Eichenprozessionsspinner
Eine Gift-Raupe bedroht Schüler

Die Raupe eines Eichenprozessionsspinners kriecht auf einem Eichenstamm entlang. Die giftigen Raupen stellen auch für Menschen wie Eichen eine Gefahr dar. Auch im Kreis Neunkirchen.
Die Raupe eines Eichenprozessionsspinners kriecht auf einem Eichenstamm entlang. Die giftigen Raupen stellen auch für Menschen wie Eichen eine Gefahr dar. Auch im Kreis Neunkirchen. FOTO: dpa / Patrick Pleul
Kreis Neunkirchen. Die Saison des Eichenprozessionsspinners startet. Auch auf Schulhöfen des Kreises. Von Michael Beer

Der Eichenprozessionsspinner startet in die Saison. Nicht gerade zur Freude von empfindsamen Menschen und nicht zur Freude der Kreisverwaltung in Ottweiler. Denn an einigen Schulstandorten, für die das Landratsamt zuständig ist, sind die Gespinstnester des Schmetterlings schon gesichtet worden: in Neunkirchen am Steinwald- und am Krebsberggymnasium, an der GGSNK in der Haspelstraße, in Illingen am Gymnasium und der Gemeinschaftsschule, in Schiffweiler an der Gemeinschaftsschule und am Gymnasium Ottweiler. Insgesamt kümmert sich der Kreis um 20 Schulen. Zum Glück starten jetzt die Ferien und die Schulhöfe sind in den kommenden Wochen mehr oder minder verwaist. Dennoch prüfen die Behörden alle weiterführenden Schulen auf Befall. Vorhandene Nester, erläutert Jasmin Alt von der Pressestelle, werden durch Fachfirmen entfernt. In beiden Schulen in Illingen und am Krebsberg in Neunkirchen haben Fachfirmen gestern die Nester entfernt. Am Steinwald sollen sie heute beseitigt werden.

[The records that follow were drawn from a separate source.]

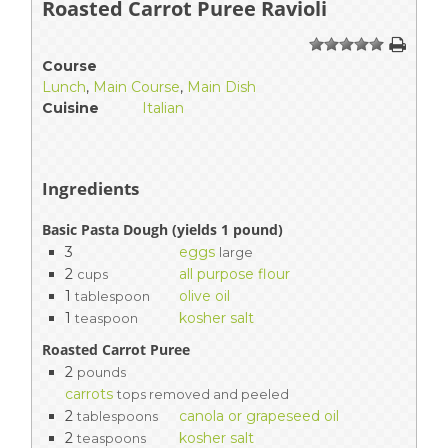
Roasted Carrot Puree Ravioli
1
2
3
4
5
Course
Lunch
,
Main Course
,
Main Dish
Cuisine
Italian
Ingredients
Basic Pasta Dough (yields 1 pound)
3
eggs
large
2
all purpose flour
cups
1
olive oil
tablespoon
1
kosher salt
teaspoon
Roasted Carrot Puree
2
pounds
carrots
tops removed and peeled
2
canola or grapeseed oil
tablespoons
2
kosher salt
teaspoons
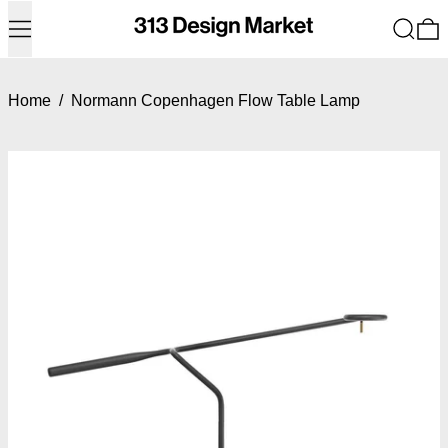
Menu
Search
0
Home
/
Normann Copenhagen Flow Table Lamp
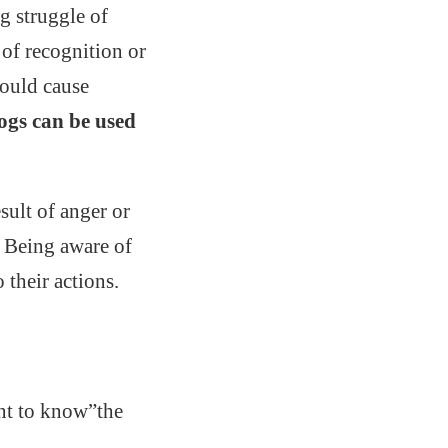
g struggle of
 of recognition or
ould cause
ogs can be used
sult of anger or
. Being aware of
their actions.
ant to know”the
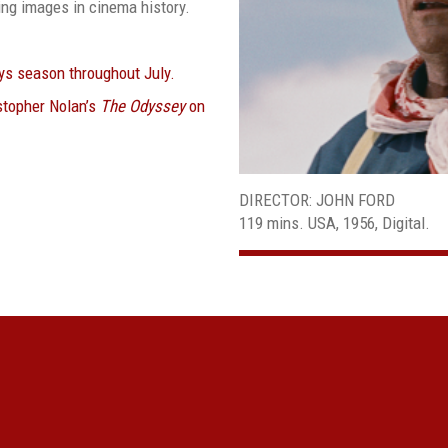
ing images in cinema history.
eys season throughout July.
stopher Nolan’s
The Odyssey
on
DIRECTOR: JOHN FORD
119 mins. USA, 1956, Digital.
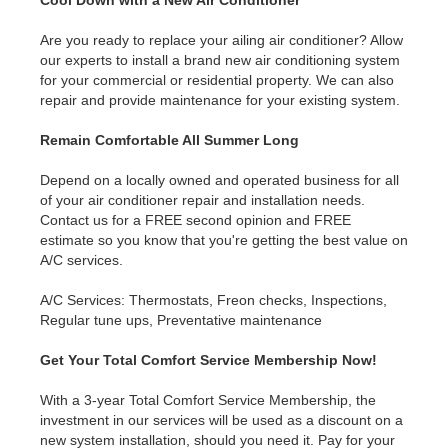
Are you ready to replace your ailing air conditioner? Allow
our experts to install a brand new air conditioning system
for your commercial or residential property. We can also
repair and provide maintenance for your existing system.
Remain Comfortable All Summer Long
Depend on a locally owned and operated business for all
of your air conditioner repair and installation needs.
Contact us for a FREE second opinion and FREE
estimate so you know that you're getting the best value on
A/C services.
A/C Services: Thermostats, Freon checks, Inspections,
Regular tune ups, Preventative maintenance
Get Your Total Comfort Service Membership Now!
With a 3-year Total Comfort Service Membership, the
investment in our services will be used as a discount on a
new system installation, should you need it. Pay for your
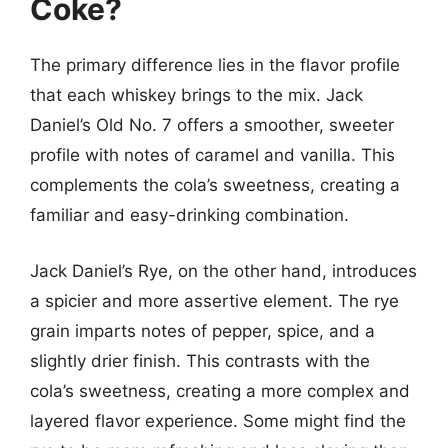
Coke?
The primary difference lies in the flavor profile
that each whiskey brings to the mix. Jack
Daniel’s Old No. 7 offers a smoother, sweeter
profile with notes of caramel and vanilla. This
complements the cola’s sweetness, creating a
familiar and easy-drinking combination.
Jack Daniel’s Rye, on the other hand, introduces
a spicier and more assertive element. The rye
grain imparts notes of pepper, spice, and a
slightly drier finish. This contrasts with the
cola’s sweetness, creating a more complex and
layered flavor experience. Some might find the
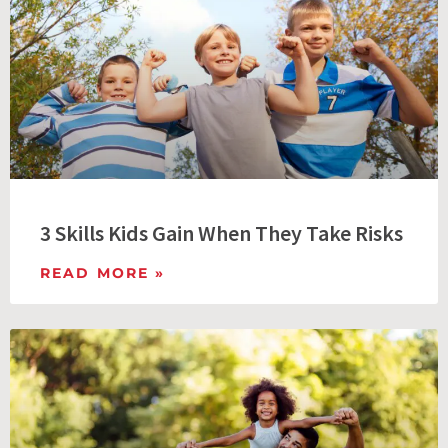
3 Skills Kids Gain When They Take Risks
READ MORE »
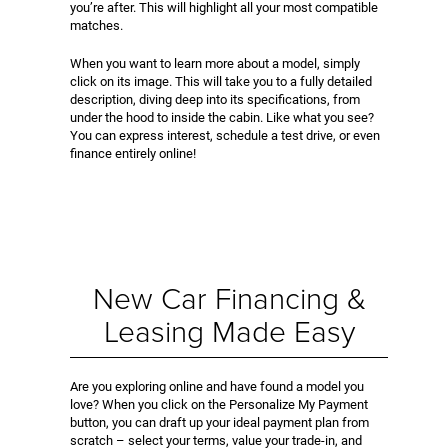
you’re after. This will highlight all your most compatible
matches.
When you want to learn more about a model, simply
click on its image. This will take you to a fully detailed
description, diving deep into its specifications, from
under the hood to inside the cabin. Like what you see?
You can express interest, schedule a test drive, or even
finance entirely online!
New Car Financing &
Leasing Made Easy
Are you exploring online and have found a model you
love? When you click on the Personalize My Payment
button, you can draft up your ideal payment plan from
scratch – select your terms, value your trade-in, and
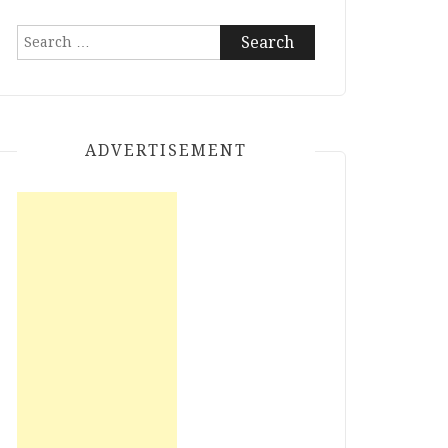
Search
for:
ADVERTISEMENT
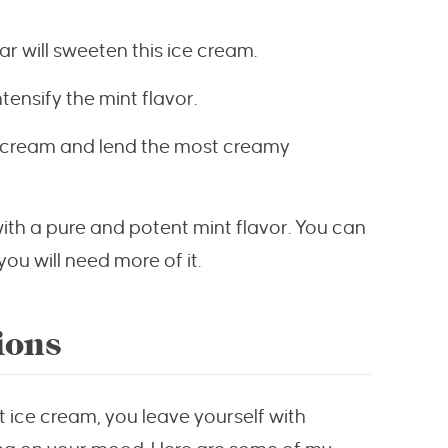
r will sweeten this ice cream.
ntensify the mint flavor.
ce cream and lend the most creamy
ith a pure and potent mint flavor. You can
ou will need more of it.
ions
nt ice cream, you leave yourself with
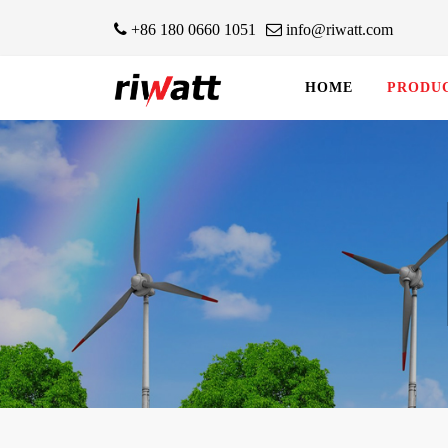
+86 180 0660 1051
info@riwatt.com
HOME
PRODU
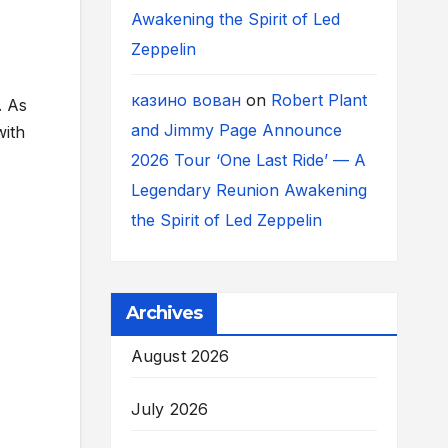
Awakening the Spirit of Led
Zeppelin
казино вован
on
Robert Plant
. As
and Jimmy Page Announce
with
2026 Tour ‘One Last Ride’ — A
Legendary Reunion Awakening
the Spirit of Led Zeppelin
Archives
August 2026
July 2026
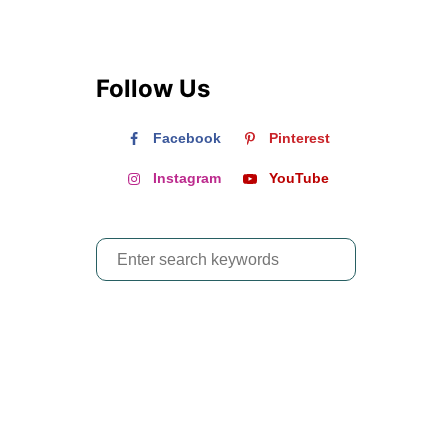
Follow Us
Facebook
Pinterest
Instagram
YouTube
S
e
a
r
c
h
f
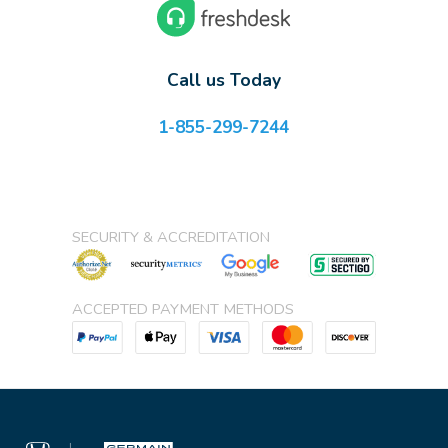
Call us Today
1-855-299-7244
SECURITY & ACCREDITATION
ACCEPTED PAYMENT METHODS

Der Eichenprozessionsspinner ist für empfindliche Menschen wegen seiner giftigen Härchen gefährlich. Diese Härchen reizen die Haut. Bläschen können sich bilden, die Haut rötet sich. Das kann sich schmerzhaft über einen längeren Zeitraum hinziehen. Wer mit den Härchen in Kontakt kommt, sollte die Körperstellen abspülen und die Kleidung bei mindestens 60 Grad waschen. Es ist auch nicht empfehlenswert, die großen Gespinstnester und Raupen selbst zu entfernen, da dadurch die giftigen Härchen aufgewirbelt werden. Oliver Martin, Leiter des Kreisumweltamtes, sagt zur aktuellen Situation: „Bei einigen Nestern ist die Verpuppung schon erfolgt, jedoch sind die Nester weiterhin gefährlich für den Menschen. Die direkte Nähe der befallenen Bäume sollte gemieden werde, solange die Nester noch vorhanden sind.“ Der Kreis Neunkirchen war in der Vergangenheit kein „Risiko-Gebiet“, wie das Zentrum für Bio-Dokumentation in Reden im vergangenen Jahr erläutert hatte. Stärker betroffen waren demnach bislang der Stadtverband Saarbrücken und von ihm ausgehend eine Achse von Westen nach Osten, also zwischen Warndt und Homburg. Das Insekt bevorzugt Wärme und Trockenheit, und wie der Name schon sagt bevorzugt Eichen, die einzeln und sonnig stehen. Das Klima in Saarbrücken ist trocken und warm, in Parkanlagen, aber auch auf Schulhöfen oder an Kindergärten passen die Bedingungen. Aber auch der Kreis Neunkirchen scheint dem Plagegeist zunehmend zu schmecken.